OUF. Comment PJ Goupil arrive-t-il à jongler tous ces projets ? Comment, dans un milieu si compétitif, réussit-il à rendre ses établissements si populaires et mettre des restos et des bars de Montréal sur la map ?

Premièrement, par le produit et son positionnement ! PJ a monté une équipe marketing de six personnes dédiées à positionner les produits clés d’A5 à temps plein : « Je sais que le produit est la chose la plus importante d’une entreprise et que le positionnement marketing est la porte d’entrée pour qu’on essaie ta business. Mon premier pas est de trouver une raison d’être. Pourquoi une personne irait consommer ce produit ? Je me mets dans la peau de la personne qu’on vise et je ne veux pas quelque chose de générique, je veux du très spécifique, unique. Il faut un twist qui te fasse sortir du lot. Il y a 2000 bars, 4600 restaurants, c’est le positionnement que tu donnes à ton produit qui le rend spécial. Il faut que tu rendes ton produit unique. Ensuite, il faut faire en sorte que les gens le veulent, ça, c’est la partie la plus difficile. Souvent ça nous force à modifier le produit lui-même pour répondre aux attentes et nous démarquer. Par la suite il y a une pression à livrer la marchandise et c’est tout ce processus créatif de conceptualisation qui me passionne.

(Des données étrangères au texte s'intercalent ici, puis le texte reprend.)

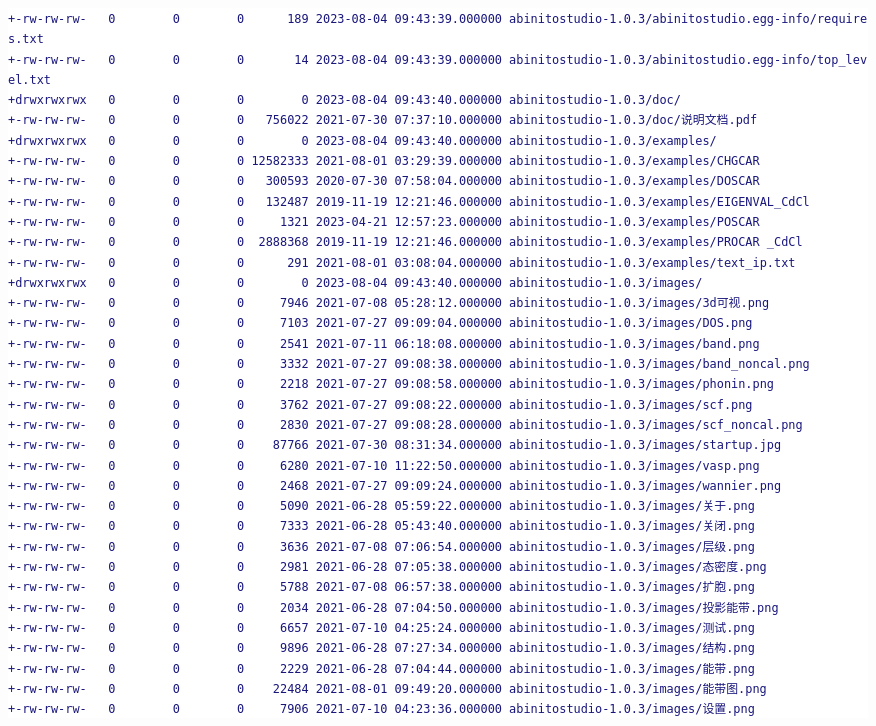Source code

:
```diff
+-rw-rw-rw-   0        0        0      189 2023-08-04 09:43:39.000000 abinitostudio-1.0.3/abinitostudio.egg-info/requires.txt
+-rw-rw-rw-   0        0        0       14 2023-08-04 09:43:39.000000 abinitostudio-1.0.3/abinitostudio.egg-info/top_level.txt
+drwxrwxrwx   0        0        0        0 2023-08-04 09:43:40.000000 abinitostudio-1.0.3/doc/
+-rw-rw-rw-   0        0        0   756022 2021-07-30 07:37:10.000000 abinitostudio-1.0.3/doc/说明文档.pdf
+drwxrwxrwx   0        0        0        0 2023-08-04 09:43:40.000000 abinitostudio-1.0.3/examples/
+-rw-rw-rw-   0        0        0 12582333 2021-08-01 03:29:39.000000 abinitostudio-1.0.3/examples/CHGCAR
+-rw-rw-rw-   0        0        0   300593 2020-07-30 07:58:04.000000 abinitostudio-1.0.3/examples/DOSCAR
+-rw-rw-rw-   0        0        0   132487 2019-11-19 12:21:46.000000 abinitostudio-1.0.3/examples/EIGENVAL_CdCl
+-rw-rw-rw-   0        0        0     1321 2023-04-21 12:57:23.000000 abinitostudio-1.0.3/examples/POSCAR
+-rw-rw-rw-   0        0        0  2888368 2019-11-19 12:21:46.000000 abinitostudio-1.0.3/examples/PROCAR _CdCl
+-rw-rw-rw-   0        0        0      291 2021-08-01 03:08:04.000000 abinitostudio-1.0.3/examples/text_ip.txt
+drwxrwxrwx   0        0        0        0 2023-08-04 09:43:40.000000 abinitostudio-1.0.3/images/
+-rw-rw-rw-   0        0        0     7946 2021-07-08 05:28:12.000000 abinitostudio-1.0.3/images/3d可视.png
+-rw-rw-rw-   0        0        0     7103 2021-07-27 09:09:04.000000 abinitostudio-1.0.3/images/DOS.png
+-rw-rw-rw-   0        0        0     2541 2021-07-11 06:18:08.000000 abinitostudio-1.0.3/images/band.png
+-rw-rw-rw-   0        0        0     3332 2021-07-27 09:08:38.000000 abinitostudio-1.0.3/images/band_noncal.png
+-rw-rw-rw-   0        0        0     2218 2021-07-27 09:08:58.000000 abinitostudio-1.0.3/images/phonin.png
+-rw-rw-rw-   0        0        0     3762 2021-07-27 09:08:22.000000 abinitostudio-1.0.3/images/scf.png
+-rw-rw-rw-   0        0        0     2830 2021-07-27 09:08:28.000000 abinitostudio-1.0.3/images/scf_noncal.png
+-rw-rw-rw-   0        0        0    87766 2021-07-30 08:31:34.000000 abinitostudio-1.0.3/images/startup.jpg
+-rw-rw-rw-   0        0        0     6280 2021-07-10 11:22:50.000000 abinitostudio-1.0.3/images/vasp.png
+-rw-rw-rw-   0        0        0     2468 2021-07-27 09:09:24.000000 abinitostudio-1.0.3/images/wannier.png
+-rw-rw-rw-   0        0        0     5090 2021-06-28 05:59:22.000000 abinitostudio-1.0.3/images/关于.png
+-rw-rw-rw-   0        0        0     7333 2021-06-28 05:43:40.000000 abinitostudio-1.0.3/images/关闭.png
+-rw-rw-rw-   0        0        0     3636 2021-07-08 07:06:54.000000 abinitostudio-1.0.3/images/层级.png
+-rw-rw-rw-   0        0        0     2981 2021-06-28 07:05:38.000000 abinitostudio-1.0.3/images/态密度.png
+-rw-rw-rw-   0        0        0     5788 2021-07-08 06:57:38.000000 abinitostudio-1.0.3/images/扩胞.png
+-rw-rw-rw-   0        0        0     2034 2021-06-28 07:04:50.000000 abinitostudio-1.0.3/images/投影能带.png
+-rw-rw-rw-   0        0        0     6657 2021-07-10 04:25:24.000000 abinitostudio-1.0.3/images/测试.png
+-rw-rw-rw-   0        0        0     9896 2021-06-28 07:27:34.000000 abinitostudio-1.0.3/images/结构.png
+-rw-rw-rw-   0        0        0     2229 2021-06-28 07:04:44.000000 abinitostudio-1.0.3/images/能带.png
+-rw-rw-rw-   0        0        0    22484 2021-08-01 09:49:20.000000 abinitostudio-1.0.3/images/能带图.png
+-rw-rw-rw-   0        0        0     7906 2021-07-10 04:23:36.000000 abinitostudio-1.0.3/images/设置.png
```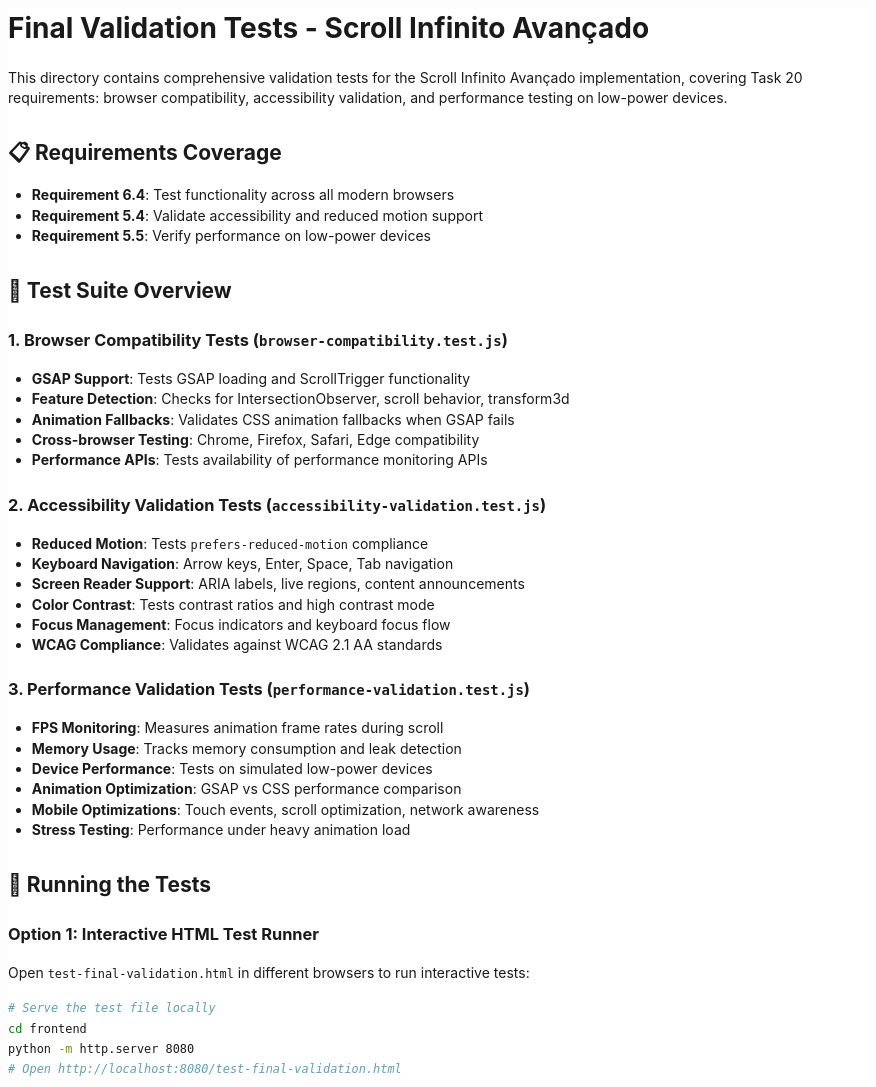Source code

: # Final Validation Tests - Scroll Infinito Avançado

This directory contains comprehensive validation tests for the Scroll Infinito Avançado implementation, covering Task 20 requirements: browser compatibility, accessibility validation, and performance testing on low-power devices.

## 📋 Requirements Coverage

- **Requirement 6.4**: Test functionality across all modern browsers
- **Requirement 5.4**: Validate accessibility and reduced motion support  
- **Requirement 5.5**: Verify performance on low-power devices

## 🧪 Test Suite Overview

### 1. Browser Compatibility Tests (`browser-compatibility.test.js`)
- **GSAP Support**: Tests GSAP loading and ScrollTrigger functionality
- **Feature Detection**: Checks for IntersectionObserver, scroll behavior, transform3d
- **Animation Fallbacks**: Validates CSS animation fallbacks when GSAP fails
- **Cross-browser Testing**: Chrome, Firefox, Safari, Edge compatibility
- **Performance APIs**: Tests availability of performance monitoring APIs

### 2. Accessibility Validation Tests (`accessibility-validation.test.js`)
- **Reduced Motion**: Tests `prefers-reduced-motion` compliance
- **Keyboard Navigation**: Arrow keys, Enter, Space, Tab navigation
- **Screen Reader Support**: ARIA labels, live regions, content announcements
- **Color Contrast**: Tests contrast ratios and high contrast mode
- **Focus Management**: Focus indicators and keyboard focus flow
- **WCAG Compliance**: Validates against WCAG 2.1 AA standards

### 3. Performance Validation Tests (`performance-validation.test.js`)
- **FPS Monitoring**: Measures animation frame rates during scroll
- **Memory Usage**: Tracks memory consumption and leak detection
- **Device Performance**: Tests on simulated low-power devices
- **Animation Optimization**: GSAP vs CSS performance comparison
- **Mobile Optimizations**: Touch events, scroll optimization, network awareness
- **Stress Testing**: Performance under heavy animation load

## 🚀 Running the Tests

### Option 1: Interactive HTML Test Runner
Open `test-final-validation.html` in different browsers to run interactive tests:

```bash
# Serve the test file locally
cd frontend
python -m http.server 8080
# Open http://localhost:8080/test-final-validation.html
```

Au final, on compétitionne pour le peu d’heures disponibles des gens après le travail, les responsabilités et la famille. »

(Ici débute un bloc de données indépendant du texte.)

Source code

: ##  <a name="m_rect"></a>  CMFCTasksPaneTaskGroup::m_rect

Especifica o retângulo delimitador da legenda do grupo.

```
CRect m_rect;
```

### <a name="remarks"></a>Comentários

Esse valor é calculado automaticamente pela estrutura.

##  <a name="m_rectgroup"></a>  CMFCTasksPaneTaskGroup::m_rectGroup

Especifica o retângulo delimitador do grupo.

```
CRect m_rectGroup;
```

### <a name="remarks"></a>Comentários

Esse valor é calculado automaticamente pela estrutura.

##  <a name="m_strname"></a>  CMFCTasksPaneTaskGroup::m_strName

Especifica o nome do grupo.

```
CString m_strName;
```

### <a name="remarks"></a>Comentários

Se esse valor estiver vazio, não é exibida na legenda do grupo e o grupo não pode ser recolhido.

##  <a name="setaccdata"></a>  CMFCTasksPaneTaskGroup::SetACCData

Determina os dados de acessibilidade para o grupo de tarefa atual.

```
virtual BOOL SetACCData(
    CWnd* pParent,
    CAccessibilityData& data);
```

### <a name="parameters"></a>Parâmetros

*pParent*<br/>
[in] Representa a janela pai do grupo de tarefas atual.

Ensuite par les relations publiques (PR). « J’adore le PR. Pour moi c’est une façon de présenter les choses et c’est un facteur important de réussite. » PJ travaille à présenter chacun de ses produits de plusieurs manières différentes à la presse : en différentes petites nouvelles, que ce soit au niveau du design, de la bouffe, des événements, etc. « On passe tellement de temps à essayer de se faire reprendre par les médias. Tu laisses des indices partout, tu essaies d’être unique et de qualité pour que les journalistes reconnaissent ton travail et que le plus de gens possible entendent parler de toi. »

Puis par son marketing stratégique exceptionnel. « On mise principalement sur les outils les plus rentables et fréquentés : les réseaux sociaux. C’est la manière la plus facile de transmettre l’information efficacement. La fréquence de publication, la qualité du contenu écrit, vidéos, photos, tout ça c’est super important ! J’essaie de rester à l’affut de ce qui est nouveau et “tendance”; et je veux qu’on sorte des nouvelles continuellement pour rester dans la tête des gens. Des fois, on se plante solide — ils trouvent ça cheap, trop osé, pas assez cool, trop prétentieux ou encore pire, il n’y a AUCUNE réaction (rires). L’important c’est de continuer à s’essayer parce que d’une fois à l’autre on s’améliore. À force d’essayer, on espère finir par se démarquer! »

« J’aime beaucoup les affaires, l’hospitalité et l’entertainment. Je sais que la restauration est une industrie extrêmement difficile et compétitive, mais j’aime qu’on puisse complètement se planter ou créer une entreprise à succès, très rapidement. Les restaurateurs sont selon moi des guerriers incroyables en affaires, à se battre chaque semaine contre des centaines de compétiteurs, avec des marges très petites et aucune garantie à long terme. Je trouve le défi de la restauration intéressant : j’aime qu’on doive toujours se refaire, penser à des façons de rester “relevant”. J’aime aussi travailler sur plusieurs projets en même temps ; je suis un peu hyperactif, il faut que ça bouge sinon j’ai pas l’impression d’avancer et j’ai un down. Et ce que j’aime le plus c’est réunir les gens, avoir du fun, et voir les gens avoir du fun. »

Nous ce qu’on admire de PJ Goupil, c’est qu’il s’est enfin assumé à vivre sa passion à fond. On pense toujours qu’il vaut mieux faire quelque chose que les autres critiquent que de ne rien faire et critiquer les autres. On admire aussi énormément son travail acharné et son talent à penser des projets créatifs et originaux et faire bouger les gens de Montréal!